Objective -> Turn each line of the listing below, from its first line through the line containing "scientific name: Sylvilagus nuttallii", inclusive, into a JSON list of strings with one string per line and no blank lines.

Recorded information ->
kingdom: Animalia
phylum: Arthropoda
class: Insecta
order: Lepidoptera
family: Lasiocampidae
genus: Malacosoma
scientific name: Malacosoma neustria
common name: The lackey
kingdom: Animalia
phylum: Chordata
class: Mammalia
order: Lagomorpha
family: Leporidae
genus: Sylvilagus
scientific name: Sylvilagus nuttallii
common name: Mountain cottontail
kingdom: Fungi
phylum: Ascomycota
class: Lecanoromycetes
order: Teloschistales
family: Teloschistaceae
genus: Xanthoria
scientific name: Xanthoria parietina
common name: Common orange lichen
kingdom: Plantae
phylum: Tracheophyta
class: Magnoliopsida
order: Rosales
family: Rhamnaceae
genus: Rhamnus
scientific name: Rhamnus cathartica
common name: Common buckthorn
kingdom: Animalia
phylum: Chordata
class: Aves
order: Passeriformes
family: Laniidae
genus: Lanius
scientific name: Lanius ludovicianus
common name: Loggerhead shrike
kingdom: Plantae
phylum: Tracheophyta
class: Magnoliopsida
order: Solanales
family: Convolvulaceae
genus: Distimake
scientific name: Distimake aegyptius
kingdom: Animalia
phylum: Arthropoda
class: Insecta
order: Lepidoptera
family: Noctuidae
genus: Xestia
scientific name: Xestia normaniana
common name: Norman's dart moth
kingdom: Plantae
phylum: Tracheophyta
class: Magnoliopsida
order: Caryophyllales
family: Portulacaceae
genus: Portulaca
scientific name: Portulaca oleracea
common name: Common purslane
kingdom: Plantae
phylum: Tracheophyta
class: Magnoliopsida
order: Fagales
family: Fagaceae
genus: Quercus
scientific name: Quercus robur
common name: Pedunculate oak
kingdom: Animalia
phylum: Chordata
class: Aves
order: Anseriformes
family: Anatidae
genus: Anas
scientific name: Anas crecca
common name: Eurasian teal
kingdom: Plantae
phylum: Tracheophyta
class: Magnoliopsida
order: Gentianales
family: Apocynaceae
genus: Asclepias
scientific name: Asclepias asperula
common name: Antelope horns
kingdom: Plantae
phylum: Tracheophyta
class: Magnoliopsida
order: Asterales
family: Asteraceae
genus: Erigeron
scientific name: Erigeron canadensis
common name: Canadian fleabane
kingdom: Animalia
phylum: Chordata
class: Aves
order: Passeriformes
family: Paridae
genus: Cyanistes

Solution to the exercise ->
[
  "kingdom: Animalia",
  "phylum: Arthropoda",
  "class: Insecta",
  "order: Lepidoptera",
  "family: Lasiocampidae",
  "genus: Malacosoma",
  "scientific name: Malacosoma neustria",
  "common name: The lackey",
  "kingdom: Animalia",
  "phylum: Chordata",
  "class: Mammalia",
  "order: Lagomorpha",
  "family: Leporidae",
  "genus: Sylvilagus",
  "scientific name: Sylvilagus nuttallii"
]